Please pick out and copy every line of the items below that contains the word "your". Case counts.
*** Block opens ***
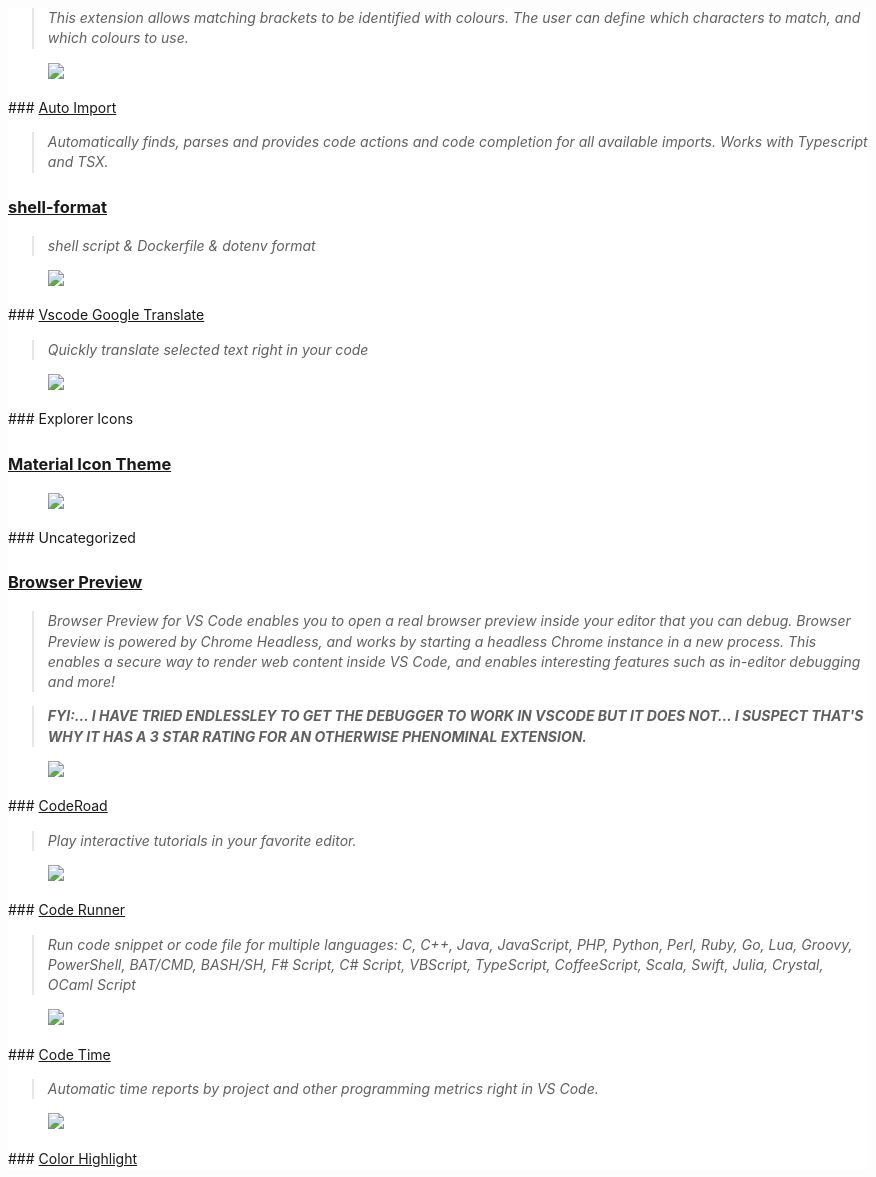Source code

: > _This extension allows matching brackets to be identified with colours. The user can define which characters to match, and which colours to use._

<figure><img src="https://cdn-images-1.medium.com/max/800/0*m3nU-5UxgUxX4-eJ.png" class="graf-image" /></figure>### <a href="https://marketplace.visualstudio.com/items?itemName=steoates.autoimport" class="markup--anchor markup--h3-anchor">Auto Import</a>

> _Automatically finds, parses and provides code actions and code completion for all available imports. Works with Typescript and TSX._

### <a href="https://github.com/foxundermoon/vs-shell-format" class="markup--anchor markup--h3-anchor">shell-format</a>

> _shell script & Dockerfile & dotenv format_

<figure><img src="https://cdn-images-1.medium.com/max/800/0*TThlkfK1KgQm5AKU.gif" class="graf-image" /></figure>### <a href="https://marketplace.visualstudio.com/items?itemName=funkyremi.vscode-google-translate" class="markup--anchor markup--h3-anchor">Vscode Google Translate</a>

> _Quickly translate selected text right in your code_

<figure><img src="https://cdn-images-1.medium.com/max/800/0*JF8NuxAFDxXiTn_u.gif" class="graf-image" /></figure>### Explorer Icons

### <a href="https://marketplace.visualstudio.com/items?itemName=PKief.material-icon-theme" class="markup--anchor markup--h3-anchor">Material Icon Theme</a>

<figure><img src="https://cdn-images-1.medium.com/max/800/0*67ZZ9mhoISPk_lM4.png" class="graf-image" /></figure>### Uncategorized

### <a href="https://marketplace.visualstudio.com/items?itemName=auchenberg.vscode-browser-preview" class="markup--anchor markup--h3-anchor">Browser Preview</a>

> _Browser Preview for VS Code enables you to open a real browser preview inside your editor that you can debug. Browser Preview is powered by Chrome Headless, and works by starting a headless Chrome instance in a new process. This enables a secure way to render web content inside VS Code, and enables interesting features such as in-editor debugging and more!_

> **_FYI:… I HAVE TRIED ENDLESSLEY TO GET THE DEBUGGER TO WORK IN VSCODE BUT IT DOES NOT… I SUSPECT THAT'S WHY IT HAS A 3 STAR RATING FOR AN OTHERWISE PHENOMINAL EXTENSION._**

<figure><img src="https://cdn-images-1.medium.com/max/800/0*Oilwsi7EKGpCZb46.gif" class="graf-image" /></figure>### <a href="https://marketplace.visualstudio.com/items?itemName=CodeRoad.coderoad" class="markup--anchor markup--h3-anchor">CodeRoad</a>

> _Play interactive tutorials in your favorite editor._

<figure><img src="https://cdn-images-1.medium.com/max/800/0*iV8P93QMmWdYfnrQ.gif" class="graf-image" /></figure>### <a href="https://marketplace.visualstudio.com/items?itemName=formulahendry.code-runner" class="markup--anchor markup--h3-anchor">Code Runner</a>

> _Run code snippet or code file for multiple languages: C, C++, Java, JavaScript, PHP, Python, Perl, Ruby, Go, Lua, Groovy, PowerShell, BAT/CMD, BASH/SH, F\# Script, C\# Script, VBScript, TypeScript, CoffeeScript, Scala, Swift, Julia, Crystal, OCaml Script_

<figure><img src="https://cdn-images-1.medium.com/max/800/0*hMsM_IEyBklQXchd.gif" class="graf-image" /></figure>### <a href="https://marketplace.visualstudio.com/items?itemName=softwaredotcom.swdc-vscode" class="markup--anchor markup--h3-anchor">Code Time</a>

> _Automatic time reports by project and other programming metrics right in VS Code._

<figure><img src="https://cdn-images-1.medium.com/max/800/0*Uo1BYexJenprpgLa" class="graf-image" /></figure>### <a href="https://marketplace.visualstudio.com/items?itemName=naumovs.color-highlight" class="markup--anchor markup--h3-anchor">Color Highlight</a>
*** Block closes ***
WRITTEN REPLY:
> _Quickly translate selected text right in your code_
> _Browser Preview for VS Code enables you to open a real browser preview inside your editor that you can debug. Browser Preview is powered by Chrome Headless, and works by starting a headless Chrome instance in a new process. This enables a secure way to render web content inside VS Code, and enables interesting features such as in-editor debugging and more!_
> _Play interactive tutorials in your favorite editor._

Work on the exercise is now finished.